Is Tony Romo Done as an Elite Player?
As an analyst, if not a football fan, my fear is that Tony Romo is never going to be remembered as a good quarterback. Of course, if you look at the best passing seasons in Dallas Cowboys history, there’s a lot of Roger Staubach and Troy Aikman at the top of the list. And there’s just not that much doubt that Tony Romo and Don Meredith are neck and neck as the third best quarterback in the history of the franchise. Era adjusted metrics agree that Tony Romo had four of the strongest quarterback seasons in Cowboys history from 2006-2009. And he was on that pace again in 2010 before a fractured collarbone ended his season.
The rise of Ben Roethlisberger and Aaron Rodgers to the game’s most elite level of performance over the last two years has combined with the aforementioned injury to hurt Tony Romo in the eyes of the fan. He’s no longer believed to be a top five NFL quarterback despite no meaningful drop in his production at any point. He’s just been passed by the players who have enjoyed playoff success as well as regular season success in 2009 and 2010. Romo’s the same, top-tier player he has always been.
Or is he? The numbers say: of course he is. But Romo’s injury is responsible for obscuring the fact that he was 30 years old in 2010. And while it’s undeniable that good players often have great quarterback seasons after the age of 30, the trend for players who excel between ages 26 and 30 is usually downward and can be quite sharp.
Many of the players most similar to Tony Romo are in the hall of fame or will be in the hall of fame, but it was because of accomplishments in their age 25 to 29 seasons much moreso than anything they did after that. Take perhaps the most similar player to Tony Romo, Boomer Esiason. Boomer was an elite performer for the late 80’s Bengals. By the time he reached his 30’s, he was largely unwanted by the Bengals and was sent to the Jets for a third round pick. Boomer continued to pile up accomplishments throughout the 90’s, but he only had one above average, pro-bowl season after leaving Cincinnati the first time. I do not think Tony Romo is a bad season away from getting traded from the Cowboys, but it couldn’t be considered surprising if Tony Romo only had one more NFC pro bowl season in him, though plenty more personal accomplishments. Boomer Esiason isn’t in the hall of fame, but his overall body of work is on par with guys who are in the hall, and that’s why I like him as such a good comparable for Romo.

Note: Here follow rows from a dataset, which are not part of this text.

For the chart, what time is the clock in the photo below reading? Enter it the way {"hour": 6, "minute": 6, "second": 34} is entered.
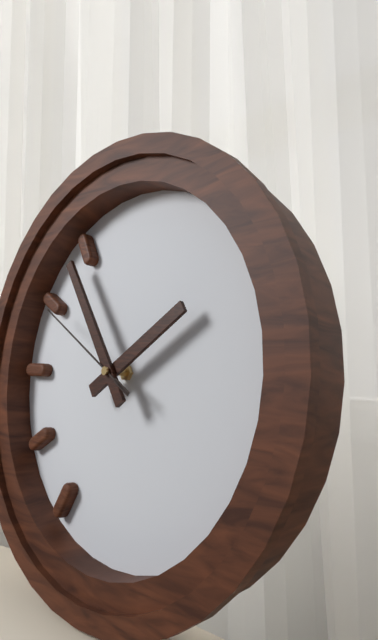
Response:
{"hour": 1, "minute": 54, "second": 50}
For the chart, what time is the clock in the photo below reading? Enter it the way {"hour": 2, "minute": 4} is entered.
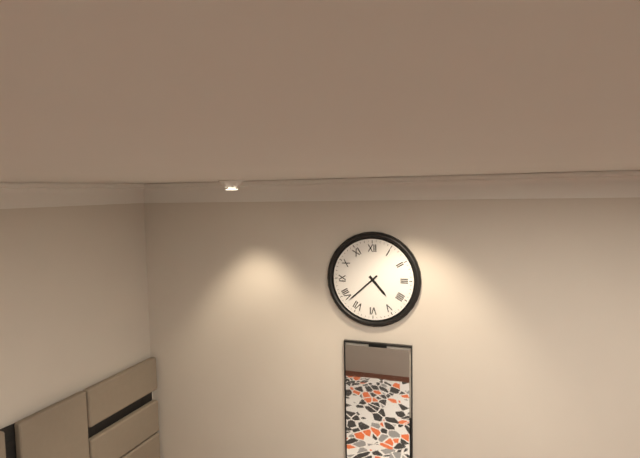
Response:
{"hour": 4, "minute": 38}
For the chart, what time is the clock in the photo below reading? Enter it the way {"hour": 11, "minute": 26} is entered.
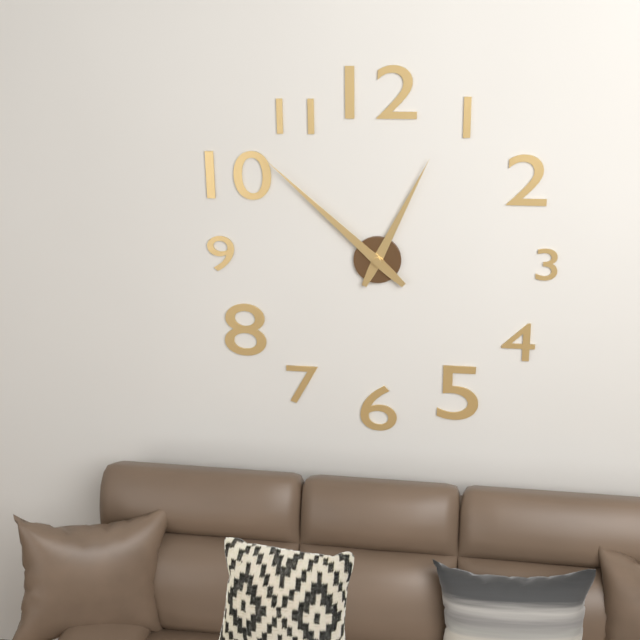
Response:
{"hour": 12, "minute": 52}
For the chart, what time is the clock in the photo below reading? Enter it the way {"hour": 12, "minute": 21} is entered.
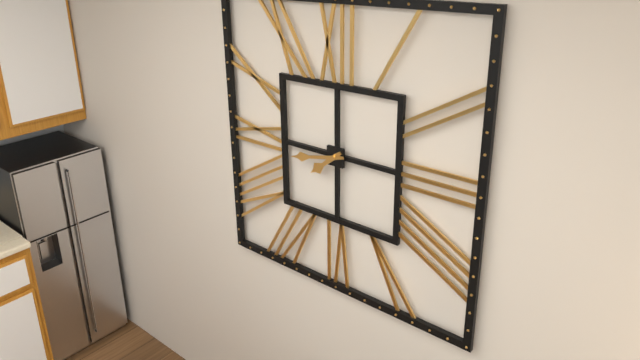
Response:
{"hour": 7, "minute": 43}
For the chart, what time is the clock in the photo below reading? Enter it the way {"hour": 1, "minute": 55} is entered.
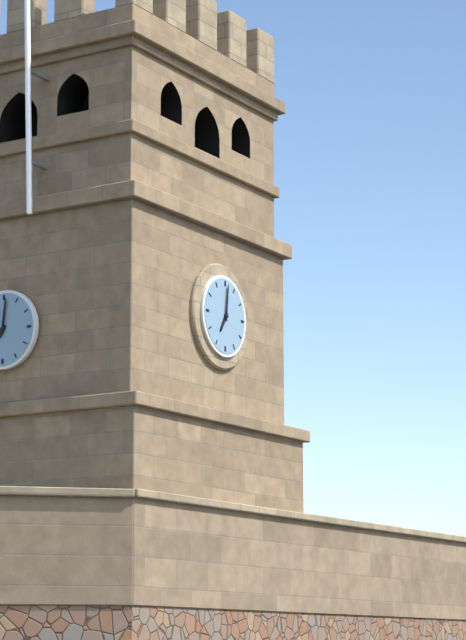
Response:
{"hour": 7, "minute": 1}
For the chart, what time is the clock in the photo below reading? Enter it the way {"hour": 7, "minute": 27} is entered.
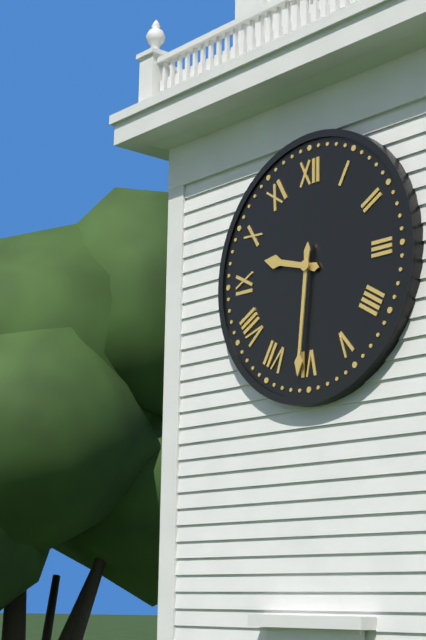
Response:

Another guy on the Tony Romo comparable list is Brett Favre, who had already put together a nice hall of fame resume before the age of 30. Favre, however, tacked on another ten years to his NFL career beyond that. And unlike the late career resurgence of guys like Fran Tarkenton and others like him, this wasn’t anything close to a second hall of fame career tacked on to a hall of fame career. Favre was elected to six pro bowls between ages 30 and 40, but was elected a lot based on reputation. Favre was in decline from 2002 through 2006, and did happen to put together two nice seasons at the end of his career, but the fact that Favre was never really a legitimate MVP candidate after a strong 2001 is often obscured by the awards heaped on him during that timeframe.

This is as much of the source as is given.